Wie sinnvoll ist es in dieser extrem labilen Situation, in der Fehlinterpretationen nicht nur möglich, sondern wahrscheinlich sind, an die Ukraine Waffen zu liefern? Die USA tun es, Großbritannien tut es, Deutschland tut es nicht. Das hat allerdings wenig mit Appeasement, sondern viel mit Realpolitik zu tun.

Darauf zu hoffen, dass Putin ohne irgendein vorzeigbares Resultat seine Truppen unverrichteter Dinge wieder abziehen lässt, ist naiv.

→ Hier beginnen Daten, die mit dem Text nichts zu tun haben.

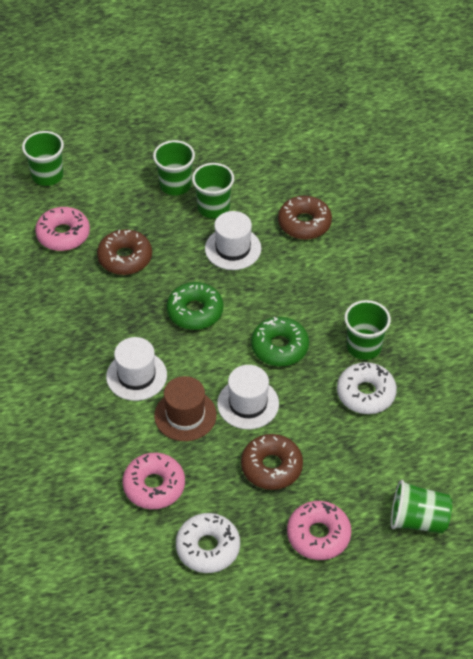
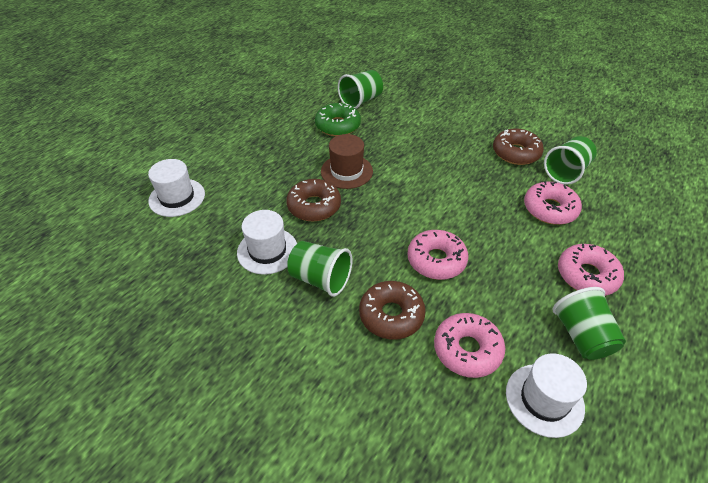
green cup: [22,131,64,186] [153,140,195,195] [192,163,234,219] [344,300,391,360] [391,480,452,533] = 5 -> [287,241,352,297] [338,70,383,109] [544,136,597,185] [552,287,626,360] = 4
green donut: [167,282,223,330] [251,317,309,367] = 2 -> [315,103,361,136] = 1
pink donut: [35,207,90,251] [122,453,185,509] [287,501,351,560] = 3 -> [407,230,468,280] [434,313,505,378] [524,181,582,225] [558,244,624,296] = 4
white donut: [176,513,240,573] [337,362,397,414] = 2 -> none = 0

Sein Land ist Atommacht, er will im Konzert der Mächtigen mitspielen und respektiert werden. Waffenlieferungen an die Ukraine wird er als weiteren Demütigungsversuch empfinden. Ist es das wert?

Über Putin darf sich keiner Illusionen machen

Zu fragen ist auch, ob solche Waffen in einem Krieg das Leiden vergrößern. Die Ukraine kann Russland militärisch nicht Paroli bieten. Sollte sie es mit Hilfe westlicher Waffen versuchen, könnte Putin das als Vorwand nehmen, noch härter zuzuschlagen. Die Ukraine hat, wie jedes souveräne Land, das Recht auf Selbstverteidigung. In welchem Umfang sie davon Gebrauch macht, muss sich auch an den Erfolgsaussichten messen lassen.

Über Putin darf sich keiner Illusionen machen. Er hat Georgien und die Ukraine überfallen, unterstützt Syriens Assad, lässt Dissidenten ermorden, höhlt die Demokratie aus, wo immer es geht. Die Bedingungen, die er der Nato stellt, sind inakzeptabel.

Doch die Strategie, wie er von einer weiteren Invasion in die Ukraine abgehalten werden kann, erfordert neben Brustgetrommel vor allem Klugheit. Die Kriegsgefahr ist immer dann am größten, wenn ein Aggressor nichts zu befürchten oder nichts mehr zu verlieren hat. Da eine Nato-Mitgliedschaft Georgiens und der Ukraine ohnehin nicht akut ist, könnte sie etwa, befristet auf zehn Jahre, auf Eis gelegt werden. Vielleicht gibt sich Putin mit einem solchen Mini-Triumph zufrieden. Es käme auf einen Versuch an.